───── Bloque de texto
Por las referencias escritas de que disponemos, parece ser que la costumbre de celebrar la llegada oficial del invierno con opíparos banquetes ha estado generalizada en las distintas culturas del hemisferio norte de nuestro planeta, probablemente como agradecimiento a las fuerzas de la naturaleza por seguir proveyendo de alimentos a los humanos a pesar del maltrato sistemático que producimos en el equilibrio de la vida en nuestro planeta.
En esos festines, compuestos por los excedentes alimentarios almacenados desde las campañas anteriores a las correspondientes del año en curso, se aligeraban las despensas, bodegas y graneros domésticas para propiciar el buen resultado de las futuras cosechas, y dueños y arrendatarios, criados y esclavos colaboraban –de mejor o peor grado– en la preparación del ágape, y por las noticias que nos han llegado, en los ocho días que duraban los festejos en honor de Saturno –que expulsado del Olimpo fundara la ciudad de Saturia sobre la que se edificó la de Roma– ya se intercambiaban regalos y se suspendían las actividades escolares y judiciales, no había ejecuciones ni castigos, se alteraba el orden social y estaban permitidos los juegos de azar.
──────────
**Requisito:**
Copia el pasaje del texto sobre las celebraciones del invierno, empezando por "Por las referencias" y siguiendo hasta "en nuestro planeta.", y sustituye "banquetes" por "festines".
───── Entradas extraídas
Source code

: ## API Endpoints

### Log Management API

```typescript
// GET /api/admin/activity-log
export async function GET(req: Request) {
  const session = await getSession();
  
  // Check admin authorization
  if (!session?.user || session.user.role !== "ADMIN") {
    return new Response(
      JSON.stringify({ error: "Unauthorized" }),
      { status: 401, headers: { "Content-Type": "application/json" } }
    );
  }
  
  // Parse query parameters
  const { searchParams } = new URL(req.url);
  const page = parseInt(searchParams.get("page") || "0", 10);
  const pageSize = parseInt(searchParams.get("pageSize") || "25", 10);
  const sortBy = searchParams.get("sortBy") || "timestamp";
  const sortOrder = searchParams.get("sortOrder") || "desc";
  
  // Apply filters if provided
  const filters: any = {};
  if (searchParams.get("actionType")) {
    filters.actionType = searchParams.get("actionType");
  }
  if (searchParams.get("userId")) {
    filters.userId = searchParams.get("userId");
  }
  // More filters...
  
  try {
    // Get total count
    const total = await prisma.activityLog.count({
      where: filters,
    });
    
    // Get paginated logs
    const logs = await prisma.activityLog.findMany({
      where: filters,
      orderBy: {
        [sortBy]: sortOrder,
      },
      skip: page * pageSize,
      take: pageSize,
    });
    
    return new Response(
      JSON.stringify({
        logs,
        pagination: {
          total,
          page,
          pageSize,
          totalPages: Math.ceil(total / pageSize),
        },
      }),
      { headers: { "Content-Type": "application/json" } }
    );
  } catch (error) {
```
──────────
**Área de respuesta:**
Por las referencias escritas de que disponemos, parece ser que la costumbre de celebrar la llegada oficial del invierno con opíparos festines ha estado generalizada en las distintas culturas del hemisferio norte de nuestro planeta, probablemente como agradecimiento a las fuerzas de la naturaleza por seguir proveyendo de alimentos a los humanos a pesar del maltrato sistemático que producimos en el equilibrio de la vida en nuestro planeta.